## begin Exercise data
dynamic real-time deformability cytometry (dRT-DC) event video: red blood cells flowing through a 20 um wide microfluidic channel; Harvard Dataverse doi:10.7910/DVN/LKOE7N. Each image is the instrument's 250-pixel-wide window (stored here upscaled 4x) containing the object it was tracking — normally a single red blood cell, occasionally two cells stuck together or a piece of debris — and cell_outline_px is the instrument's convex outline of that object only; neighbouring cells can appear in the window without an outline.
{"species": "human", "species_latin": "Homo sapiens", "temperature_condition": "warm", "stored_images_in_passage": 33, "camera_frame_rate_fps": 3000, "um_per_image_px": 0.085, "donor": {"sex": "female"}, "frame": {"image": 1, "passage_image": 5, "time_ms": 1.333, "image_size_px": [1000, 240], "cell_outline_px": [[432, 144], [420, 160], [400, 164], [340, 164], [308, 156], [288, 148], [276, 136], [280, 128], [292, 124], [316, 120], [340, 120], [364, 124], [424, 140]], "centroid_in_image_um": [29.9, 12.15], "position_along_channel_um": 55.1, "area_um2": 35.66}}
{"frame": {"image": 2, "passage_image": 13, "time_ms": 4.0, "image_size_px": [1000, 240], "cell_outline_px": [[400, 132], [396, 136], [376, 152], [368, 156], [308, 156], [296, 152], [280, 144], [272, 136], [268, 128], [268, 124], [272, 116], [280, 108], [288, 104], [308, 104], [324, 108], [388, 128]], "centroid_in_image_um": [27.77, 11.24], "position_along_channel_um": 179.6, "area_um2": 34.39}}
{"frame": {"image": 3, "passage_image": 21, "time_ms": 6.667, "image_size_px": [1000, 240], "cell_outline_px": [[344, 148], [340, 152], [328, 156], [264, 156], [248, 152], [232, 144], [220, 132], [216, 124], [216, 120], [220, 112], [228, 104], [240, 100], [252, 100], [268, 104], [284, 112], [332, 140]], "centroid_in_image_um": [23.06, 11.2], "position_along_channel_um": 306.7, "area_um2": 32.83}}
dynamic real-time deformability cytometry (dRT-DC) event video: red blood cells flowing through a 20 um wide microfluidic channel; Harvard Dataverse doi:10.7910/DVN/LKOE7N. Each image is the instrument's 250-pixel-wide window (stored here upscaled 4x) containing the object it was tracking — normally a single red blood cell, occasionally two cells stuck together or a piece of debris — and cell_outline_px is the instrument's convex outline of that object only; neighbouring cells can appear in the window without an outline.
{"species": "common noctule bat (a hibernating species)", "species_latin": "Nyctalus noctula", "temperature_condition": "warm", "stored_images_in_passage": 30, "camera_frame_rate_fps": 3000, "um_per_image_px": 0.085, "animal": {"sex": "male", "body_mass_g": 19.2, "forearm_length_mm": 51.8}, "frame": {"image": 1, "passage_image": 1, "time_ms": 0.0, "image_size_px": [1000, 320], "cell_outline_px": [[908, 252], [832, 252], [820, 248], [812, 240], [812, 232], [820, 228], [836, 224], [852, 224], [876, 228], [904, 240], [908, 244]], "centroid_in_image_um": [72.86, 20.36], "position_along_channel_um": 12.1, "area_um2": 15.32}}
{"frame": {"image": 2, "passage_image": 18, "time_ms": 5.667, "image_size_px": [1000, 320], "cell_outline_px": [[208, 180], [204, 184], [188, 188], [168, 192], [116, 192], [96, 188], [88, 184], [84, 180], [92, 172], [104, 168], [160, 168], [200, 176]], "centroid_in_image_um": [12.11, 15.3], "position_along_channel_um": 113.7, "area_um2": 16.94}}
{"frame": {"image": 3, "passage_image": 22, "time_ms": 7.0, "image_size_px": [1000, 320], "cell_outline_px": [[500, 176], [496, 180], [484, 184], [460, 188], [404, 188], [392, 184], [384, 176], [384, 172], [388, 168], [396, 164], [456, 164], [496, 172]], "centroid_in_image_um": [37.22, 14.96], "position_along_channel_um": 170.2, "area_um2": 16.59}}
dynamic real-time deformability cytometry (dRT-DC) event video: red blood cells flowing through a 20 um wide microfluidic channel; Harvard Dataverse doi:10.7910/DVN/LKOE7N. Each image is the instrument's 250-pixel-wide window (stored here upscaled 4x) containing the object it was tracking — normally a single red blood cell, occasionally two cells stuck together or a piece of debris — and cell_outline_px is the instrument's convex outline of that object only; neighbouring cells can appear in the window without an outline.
## end Exercise data
▶ [Stated exercise]: Write out all of the records above exactly as they appear.

▶ [Completed task]:
dynamic real-time deformability cytometry (dRT-DC) event video: red blood cells flowing through a 20 um wide microfluidic channel; Harvard Dataverse doi:10.7910/DVN/LKOE7N. Each image is the instrument's 250-pixel-wide window (stored here upscaled 4x) containing the object it was tracking — normally a single red blood cell, occasionally two cells stuck together or a piece of debris — and cell_outline_px is the instrument's convex outline of that object only; neighbouring cells can appear in the window without an outline.
{"species": "human", "species_latin": "Homo sapiens", "temperature_condition": "warm", "stored_images_in_passage": 33, "camera_frame_rate_fps": 3000, "um_per_image_px": 0.085, "donor": {"sex": "female"}, "frame": {"image": 1, "passage_image": 5, "time_ms": 1.333, "image_size_px": [1000, 240], "cell_outline_px": [[432, 144], [420, 160], [400, 164], [340, 164], [308, 156], [288, 148], [276, 136], [280, 128], [292, 124], [316, 120], [340, 120], [364, 124], [424, 140]], "centroid_in_image_um": [29.9, 12.15], "position_along_channel_um": 55.1, "area_um2": 35.66}}
{"frame": {"image": 2, "passage_image": 13, "time_ms": 4.0, "image_size_px": [1000, 240], "cell_outline_px": [[400, 132], [396, 136], [376, 152], [368, 156], [308, 156], [296, 152], [280, 144], [272, 136], [268, 128], [268, 124], [272, 116], [280, 108], [288, 104], [308, 104], [324, 108], [388, 128]], "centroid_in_image_um": [27.77, 11.24], "position_along_channel_um": 179.6, "area_um2": 34.39}}
{"frame": {"image": 3, "passage_image": 21, "time_ms": 6.667, "image_size_px": [1000, 240], "cell_outline_px": [[344, 148], [340, 152], [328, 156], [264, 156], [248, 152], [232, 144], [220, 132], [216, 124], [216, 120], [220, 112], [228, 104], [240, 100], [252, 100], [268, 104], [284, 112], [332, 140]], "centroid_in_image_um": [23.06, 11.2], "position_along_channel_um": 306.7, "area_um2": 32.83}}
dynamic real-time deformability cytometry (dRT-DC) event video: red blood cells flowing through a 20 um wide microfluidic channel; Harvard Dataverse doi:10.7910/DVN/LKOE7N. Each image is the instrument's 250-pixel-wide window (stored here upscaled 4x) containing the object it was tracking — normally a single red blood cell, occasionally two cells stuck together or a piece of debris — and cell_outline_px is the instrument's convex outline of that object only; neighbouring cells can appear in the window without an outline.
{"species": "common noctule bat (a hibernating species)", "species_latin": "Nyctalus noctula", "temperature_condition": "warm", "stored_images_in_passage": 30, "camera_frame_rate_fps": 3000, "um_per_image_px": 0.085, "animal": {"sex": "male", "body_mass_g": 19.2, "forearm_length_mm": 51.8}, "frame": {"image": 1, "passage_image": 1, "time_ms": 0.0, "image_size_px": [1000, 320], "cell_outline_px": [[908, 252], [832, 252], [820, 248], [812, 240], [812, 232], [820, 228], [836, 224], [852, 224], [876, 228], [904, 240], [908, 244]], "centroid_in_image_um": [72.86, 20.36], "position_along_channel_um": 12.1, "area_um2": 15.32}}
{"frame": {"image": 2, "passage_image": 18, "time_ms": 5.667, "image_size_px": [1000, 320], "cell_outline_px": [[208, 180], [204, 184], [188, 188], [168, 192], [116, 192], [96, 188], [88, 184], [84, 180], [92, 172], [104, 168], [160, 168], [200, 176]], "centroid_in_image_um": [12.11, 15.3], "position_along_channel_um": 113.7, "area_um2": 16.94}}
{"frame": {"image": 3, "passage_image": 22, "time_ms": 7.0, "image_size_px": [1000, 320], "cell_outline_px": [[500, 176], [496, 180], [484, 184], [460, 188], [404, 188], [392, 184], [384, 176], [384, 172], [388, 168], [396, 164], [456, 164], [496, 172]], "centroid_in_image_um": [37.22, 14.96], "position_along_channel_um": 170.2, "area_um2": 16.59}}
dynamic real-time deformability cytometry (dRT-DC) event video: red blood cells flowing through a 20 um wide microfluidic channel; Harvard Dataverse doi:10.7910/DVN/LKOE7N. Each image is the instrument's 250-pixel-wide window (stored here upscaled 4x) containing the object it was tracking — normally a single red blood cell, occasionally two cells stuck together or a piece of debris — and cell_outline_px is the instrument's convex outline of that object only; neighbouring cells can appear in the window without an outline.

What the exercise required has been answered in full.